(Provided material)
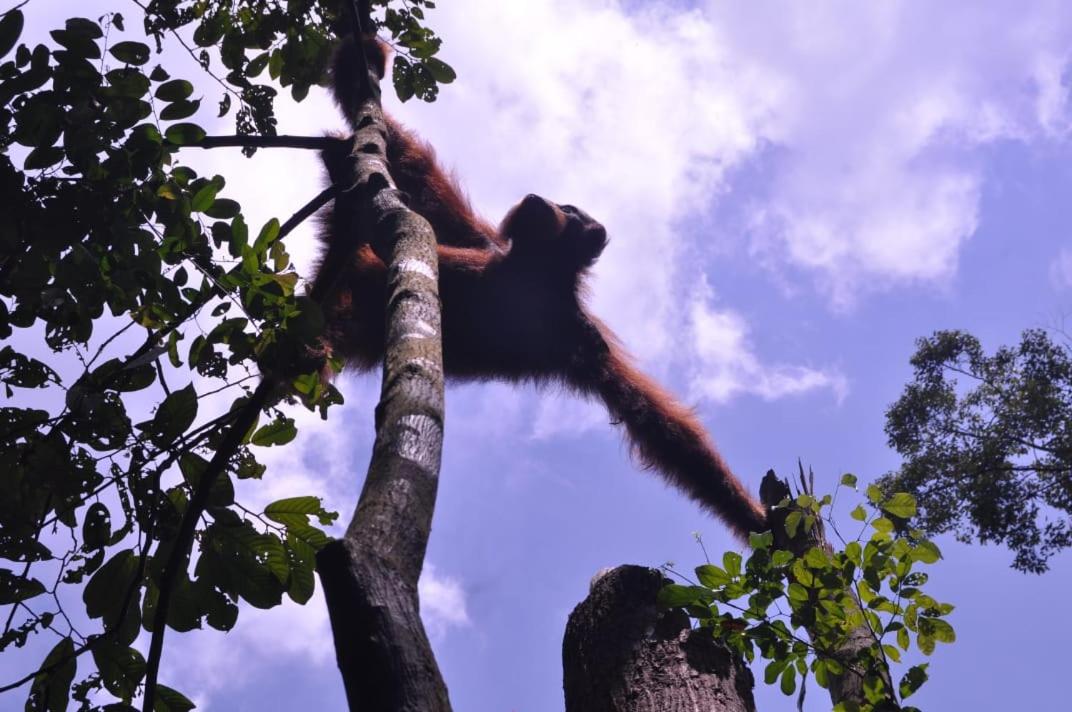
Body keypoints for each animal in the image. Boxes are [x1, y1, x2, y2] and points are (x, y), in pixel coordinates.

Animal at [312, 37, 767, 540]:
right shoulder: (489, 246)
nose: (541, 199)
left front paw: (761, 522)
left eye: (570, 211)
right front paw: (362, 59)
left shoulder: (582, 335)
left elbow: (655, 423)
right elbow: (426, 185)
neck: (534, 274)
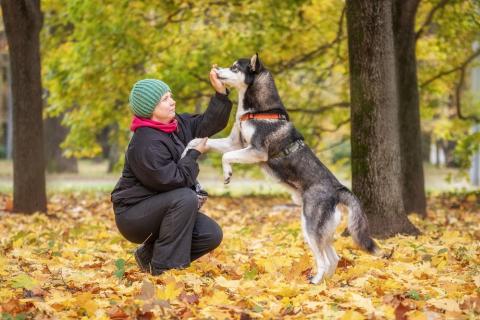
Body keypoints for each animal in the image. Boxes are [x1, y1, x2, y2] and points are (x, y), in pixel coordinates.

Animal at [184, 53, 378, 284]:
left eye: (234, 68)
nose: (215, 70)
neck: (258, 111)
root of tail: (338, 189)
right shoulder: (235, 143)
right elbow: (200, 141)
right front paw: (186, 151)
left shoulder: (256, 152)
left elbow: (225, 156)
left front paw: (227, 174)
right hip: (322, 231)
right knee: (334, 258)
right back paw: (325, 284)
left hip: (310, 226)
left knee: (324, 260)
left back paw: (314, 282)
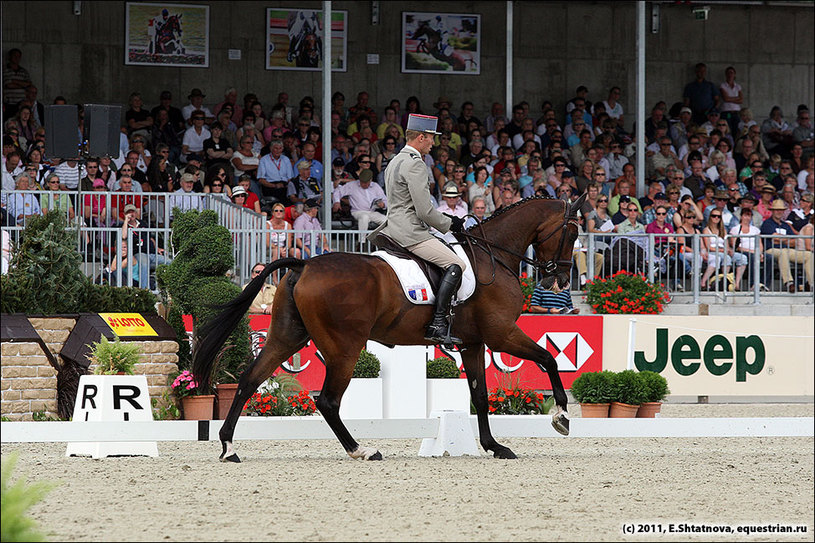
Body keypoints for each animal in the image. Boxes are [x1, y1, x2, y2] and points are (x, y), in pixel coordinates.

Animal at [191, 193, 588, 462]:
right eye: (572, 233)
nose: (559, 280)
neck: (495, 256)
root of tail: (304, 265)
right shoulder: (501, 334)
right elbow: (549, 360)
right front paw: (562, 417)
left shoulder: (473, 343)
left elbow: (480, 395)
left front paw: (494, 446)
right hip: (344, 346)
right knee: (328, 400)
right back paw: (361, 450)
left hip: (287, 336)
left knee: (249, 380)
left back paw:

(Exercise description) Output each line of the listing above, word for word, from the one holding "left elbow: (655, 423)" through the last line, both included; omit the pictures.

(The completed task)
left elbow: (655, 423)
right elbow: (426, 185)
neck: (534, 274)
Body keypoints for each animal in the image. Boxes are [x1, y1, x2, y2] and points are (x, y), in pixel coordinates.

Animal at [184, 53, 378, 284]:
left eye: (234, 68)
nose: (215, 70)
neck: (258, 111)
root of tail: (338, 189)
right shoulder: (235, 143)
right elbow: (200, 141)
right front paw: (186, 151)
left shoulder: (256, 152)
left elbow: (225, 156)
left front paw: (227, 174)
right hip: (322, 231)
right knee: (334, 258)
right back paw: (325, 284)
left hip: (310, 226)
left knee: (324, 260)
left back paw: (314, 282)
Body keypoints for each animal in the image. Boxes are [x1, y1, x2, y2] and points are (x, y), in pixel coordinates.

Animal at [191, 193, 588, 462]:
right eye: (572, 233)
nose: (559, 280)
neck: (495, 256)
root of tail: (304, 265)
right shoulder: (501, 334)
right elbow: (549, 360)
right front paw: (562, 417)
left shoulder: (473, 343)
left elbow: (480, 395)
left front paw: (494, 446)
right hip: (344, 346)
right knee: (328, 400)
right back paw: (361, 450)
left hip: (287, 336)
left knee: (249, 380)
left back paw:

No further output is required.